My friend is an alcoholic and right now (perhaps most of his life) he’s sailing up a river in Egypt. You know the one: denial. I really care about him but tonight he came close to ruining that.
My friend is an angry, mean drunk. When he’s sober, he is more intelligent and kind than most. But when he gets drunk, he lashes out verbally. He did that to me tonight.
In an online chat, he told me the week had been bad and he had decided to get drunk . . . and was well on his way. I told him, because we have agreed to always be truthful with each other, that it made me sad when he did that. I told him I could tell when it happened even if he didn’t tell me. He “went off” on me, telling me, among other things, not to start getting all “ex-wife” on him. He threatened to “unfriend” me and never speak to me again. I spoke the truth in gentleness and expressed my confusion at some of the things he said. He went offline but I think some of what I said got through, because the angry, ranting posts stopped, too.

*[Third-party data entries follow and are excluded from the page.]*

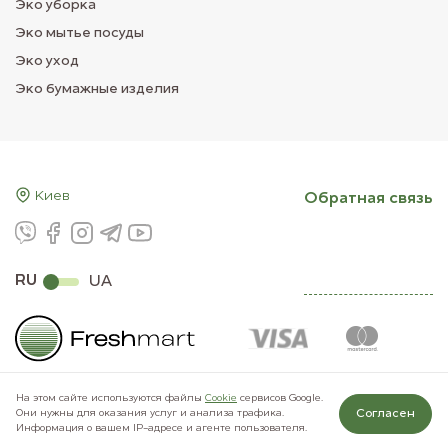
Эко уборка
Эко мытье посуды
Эко уход
Эко бумажные изделия
Киев
Обратная связь
RU
UA
На этом сайте используются файлы
Сookie
сервисов Google.
Согласен
Они нужны для оказания услуг и анализа трафика.
© 2011–2026 Freshmart
Информация о вашем IP-адресе и агенте пользователя.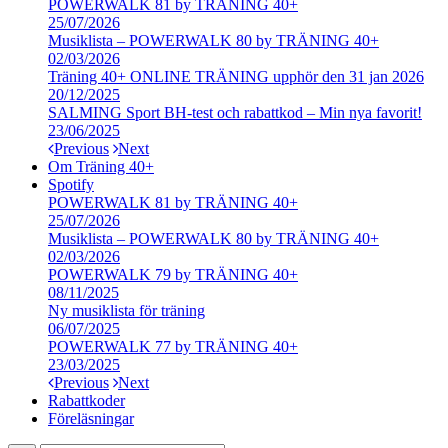
POWERWALK 81 by TRÄNING 40+
25/07/2026
Musiklista – POWERWALK 80 by TRÄNING 40+
02/03/2026
Träning 40+ ONLINE TRÄNING upphör den 31 jan 2026
20/12/2025
SALMING Sport BH-test och rabattkod – Min nya favorit!
23/06/2025
Previous
Next
Om Träning 40+
Spotify
POWERWALK 81 by TRÄNING 40+
25/07/2026
Musiklista – POWERWALK 80 by TRÄNING 40+
02/03/2026
POWERWALK 79 by TRÄNING 40+
08/11/2025
Ny musiklista för träning
06/07/2025
POWERWALK 77 by TRÄNING 40+
23/03/2025
Previous
Next
Rabattkoder
Föreläsningar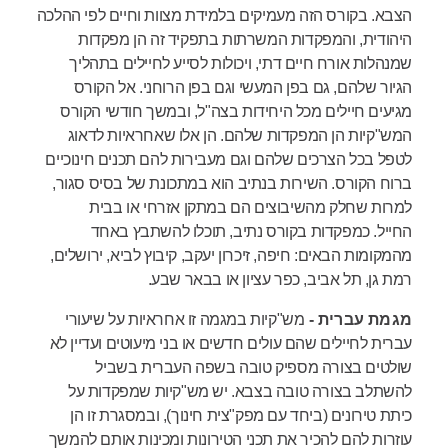
הצבא. בקורס הזה מעמיקים בלמידת מצוות וחיים לפי ההלכה
היהודית, והמפקדות המשרתות בתפקיד זה הן מפקדות
שמנהלות אורח חיים דתי, ויכולות לסייע לחיילים בתהליך
הגיור שלהם, גם בפן המעשי וגם בפן הרוחני. אל הקורס
מגיעים חיילים מכל היחידות בצה"ל, ובמשך חודשי הקורס
המש"קיות הן המפקדות שלהם. הן אלו שאחראיות לדאוג
לטפל בכל הצרכים שלהם וגם מעבירות להם תכנים חינוכיים
ברוח הקורס. השירות בנתיב הוא במתכונת של בסיס סגור,
למרות שחלק מהשיבוצים הם במתקן אזרחי או בבית
החייל. כמפקדות בקורס נתיב, תוכלו להשתבץ באחד
מהמקומות הבאים: חיפה, זיכרון יעקב, קיבוץ לביא, ירושלים,
רמת גן, תל אביב, כפר עציון או בבאר שבע.
מגמת עברית -
מש"קיות במגמה זו אחראיות על שיעורי
עברית לחיילים שהם עולים חדשים או בני מיעוטים ועדיין לא
שולטים בצורה מספיק טובה בשפה העברית בשביל
להשתלב בצורה טובה בצבא. יש מש"קיות שמפקדות על
כיתת טירונים (ביחד עם מפק"צית חינוך), ובמסגרת זו הן
עוזרות להם להכיר את תכני הטירונות ומכינות אותם להמשך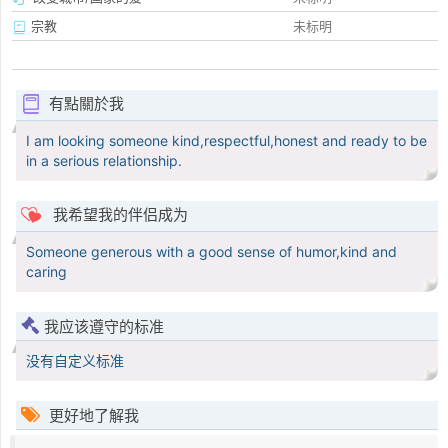
宗教
未标明
有點關於我
I am looking someone kind,respectful,honest and ready to be
in a serious relationship.
我希望我的伴侣成为
Someone generous with a good sense of humor,kind and
caring
我应该遵守的标准
没有自定义标准
更好地了解我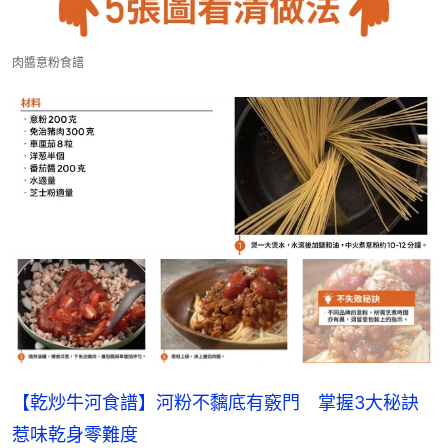
肉醬意粉食譜
【乾炒牛河食譜】河粉不黐底有竅門　掌握3大秘訣
惹味乾身零難度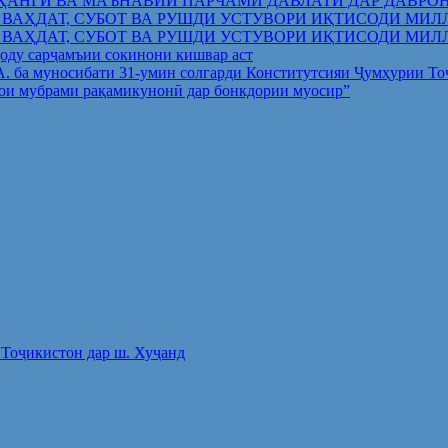
ҲАНГӢ ВА МАЪНАВИИ ПАРЧАМИ ДАВЛАТӢ ДАР ДАВРО
 ВАҲДАТ, СУБОТ ВА РУШДИ УСТУВОРИ ИҚТИСОДИ МИЛ
 ВАҲДАТ, СУБОТ ВА РУШДИ УСТУВОРИ ИҚТИСОДИ МИЛ
оду сарҷамъии сокинони кишвар аст
.А. ба муносибати 31-умин солгарди Конститутсияи Ҷумҳурии Т
ои мубрами рақамикунонӣ дар бонкдории муосир”
Тоҷикистон дар ш. Хуҷанд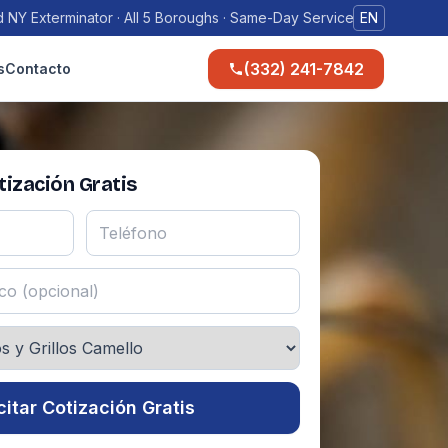
 NY Exterminator · All 5 Boroughs · Same-Day Service
EN
(332) 241-7842
s
Contacto
ización Gratis
citar Cotización Gratis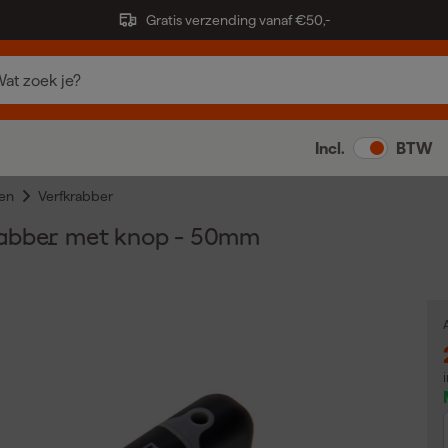
Gratis verzending vanaf €50,-
Incl.
BTW
en
Verfkrabber
rabber met knop - 50mm
A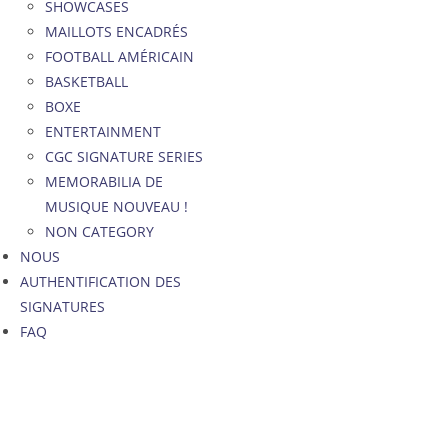
SHOWCASES
MAILLOTS ENCADRÉS
FOOTBALL AMÉRICAIN
BASKETBALL
BOXE
ENTERTAINMENT
CGC SIGNATURE SERIES
MEMORABILIA DE
MUSIQUE NOUVEAU !
NON CATEGORY
NOUS
AUTHENTIFICATION DES
SIGNATURES
FAQ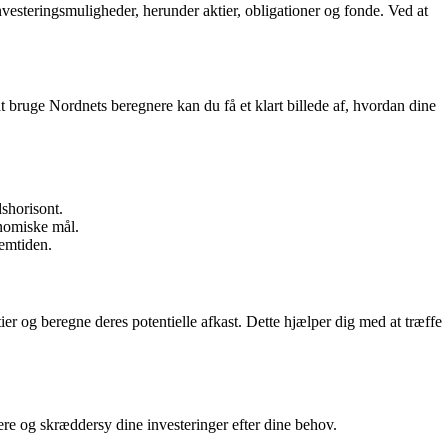
esteringsmuligheder, herunder aktier, obligationer og fonde. Ved at
t bruge Nordnets beregnere kan du få et klart billede af, hvordan dine
shorisont.
onomiske mål.
remtiden.
er og beregne deres potentielle afkast. Dette hjælper dig med at træffe
ere og skræddersy dine investeringer efter dine behov.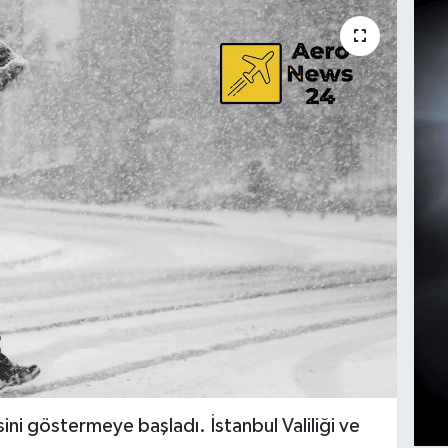
ini göstermeye başladı. İstanbul Valiliği ve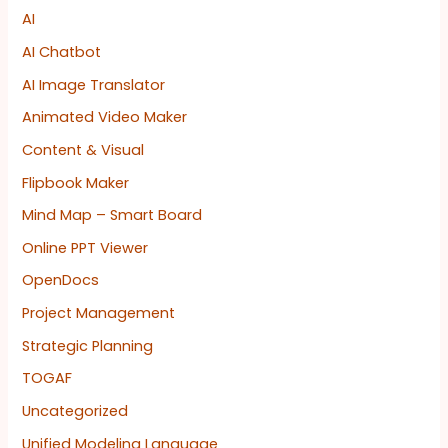
AI
AI Chatbot
AI Image Translator
Animated Video Maker
Content & Visual
Flipbook Maker
Mind Map – Smart Board
Online PPT Viewer
OpenDocs
Project Management
Strategic Planning
TOGAF
Uncategorized
Unified Modeling Language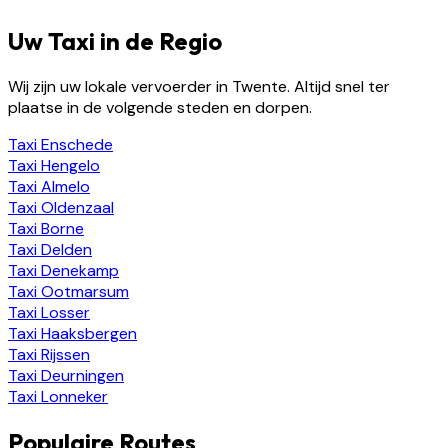
Uw Taxi in de Regio
Wij zijn uw lokale vervoerder in Twente. Altijd snel ter
plaatse in de volgende steden en dorpen.
Taxi
Enschede
Taxi
Hengelo
Taxi
Almelo
Taxi
Oldenzaal
Taxi
Borne
Taxi
Delden
Taxi
Denekamp
Taxi
Ootmarsum
Taxi
Losser
Taxi
Haaksbergen
Taxi
Rijssen
Taxi
Deurningen
Taxi
Lonneker
Populaire Routes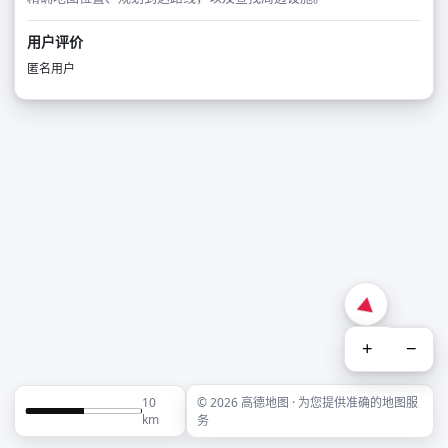
用户评价
匿名用户
+
−
10
© 2026 高德地图 · 为您提供准确的地图服
km
务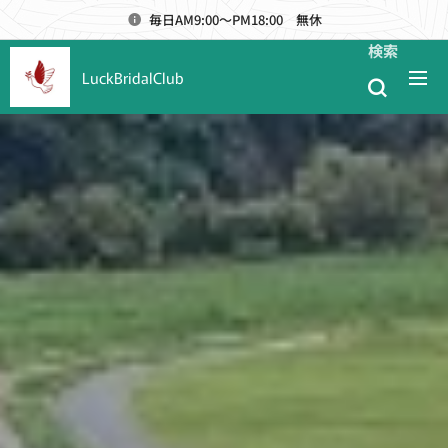
毎日AM9:00～PM18:00 無休
検索
LuckBridalClub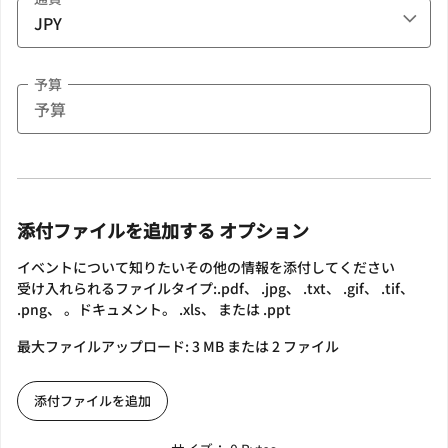
予算
添付ファイルを追加する オプション
イベントについて知りたいその他の情報を添付してください
受け入れられるファイルタイプ:.pdf、 .jpg、 .txt、 .gif、 .tif、
.png、 。ドキュメント。 .xls、 または .ppt
最大ファイルアップロード: 3 MB または 2 ファイル
添付ファイルを追加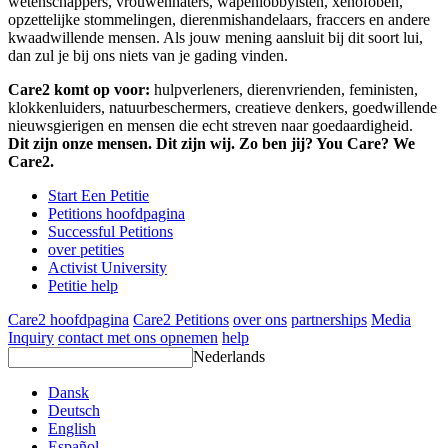
wetenschappers, vrouwenhaters, wapenlobbyisten, xenofoben,
opzettelijke stommelingen, dierenmishandelaars, fraccers en andere
kwaadwillende mensen. Als jouw mening aansluit bij dit soort lui,
dan zul je bij ons niets van je gading vinden.
Care2 komt op voor:
hulpverleners, dierenvrienden, feministen,
klokkenluiders, natuurbeschermers, creatieve denkers, goedwillende
nieuwsgierigen en mensen die echt streven naar goedaardigheid.
Dit zijn onze mensen. Dit zijn wij. Zo ben jij? You Care? We
Care2.
Start Een Petitie
Petitions hoofdpagina
Successful Petitions
over petities
Activist University
Petitie help
Care2 hoofdpagina
Care2 Petitions
over ons
partnerships
Media
Inquiry
contact met ons opnemen
help
Nederlands
Dansk
Deutsch
English
Español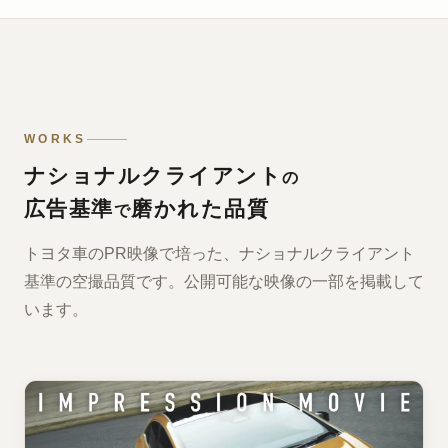
WORKS
ナショナルクライアント
の
広告基準
磨かれた品質
で
トヨタ車のPR映像で培った、ナショナルクライアント
基準の空撮品質です。公開可能な映像の一部を掲載して
います。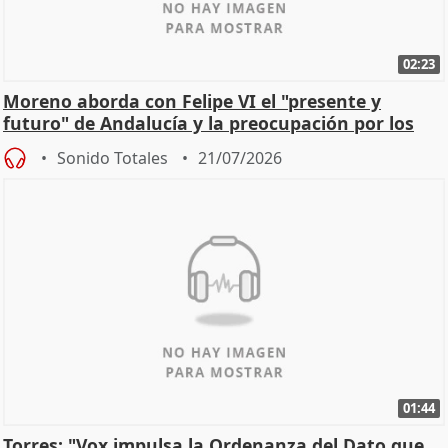
02:23
Moreno aborda con Felipe VI el "presente y
futuro" de Andalucía y la preocupación por los
incendios
Sonido Totales
21/07/2026
01:44
Torres: "Vox impulsa la Ordenanza del Dato que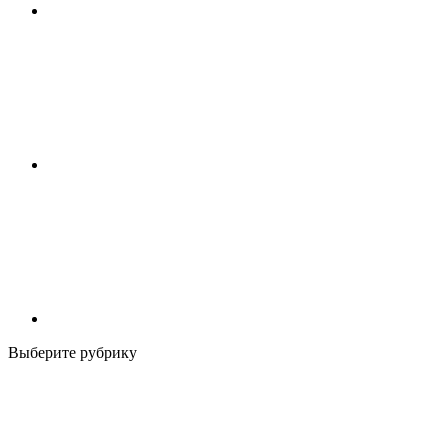
Выберите рубрику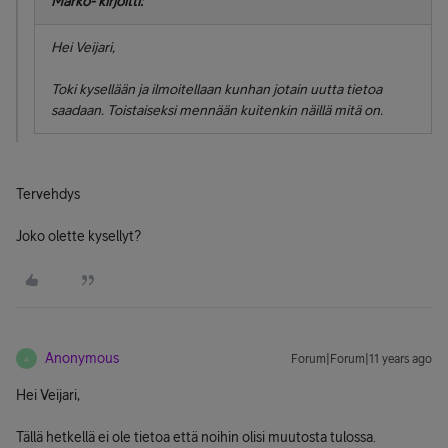
Marko- kirjoitti:
Hei Veijari,
Toki kysellään ja ilmoitellaan kunhan jotain uutta tietoa
saadaan. Toistaiseksi mennään kuitenkin näillä mitä on.
Tervehdys
Joko olette kysellyt?
Anonymous
Forum|Forum|11 years ago
A
Hei Veijari,
Tällä hetkellä ei ole tietoa että noihin olisi muutosta tulossa.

Fortunately for both of us, he is in FL and I’m in MA. It was an online chat. I could just leave. Forgiving is easy for me. Forgetting the meanness is harder, though. I’ll have to work on that.
I could have ruined the relationship myself with the barbed retorts that sprang to mind (and continue to do so). I chose to keep them to myself. My goodness, I’ve become mature when I wasn’t looking.
My heart breaks for this terrific 56 year old man who has lost his wife, his last job and who knows what else because he is a drunk. I guess he figures he can fool other people because he’s so smart. He has a PhD in social psychology, after all. But he is an addict and he thinks like an addict. He’s only fooling himself, if that.
He needs an intervention but it isn’t going to come from me. I’m too far away and I’m no longer in the business of trying to rescue people. I will continue to pray for him, because I believe God is the only one who can work this miracle.
Still, it makes me very sad. I’m sure there’ll be more to come on this.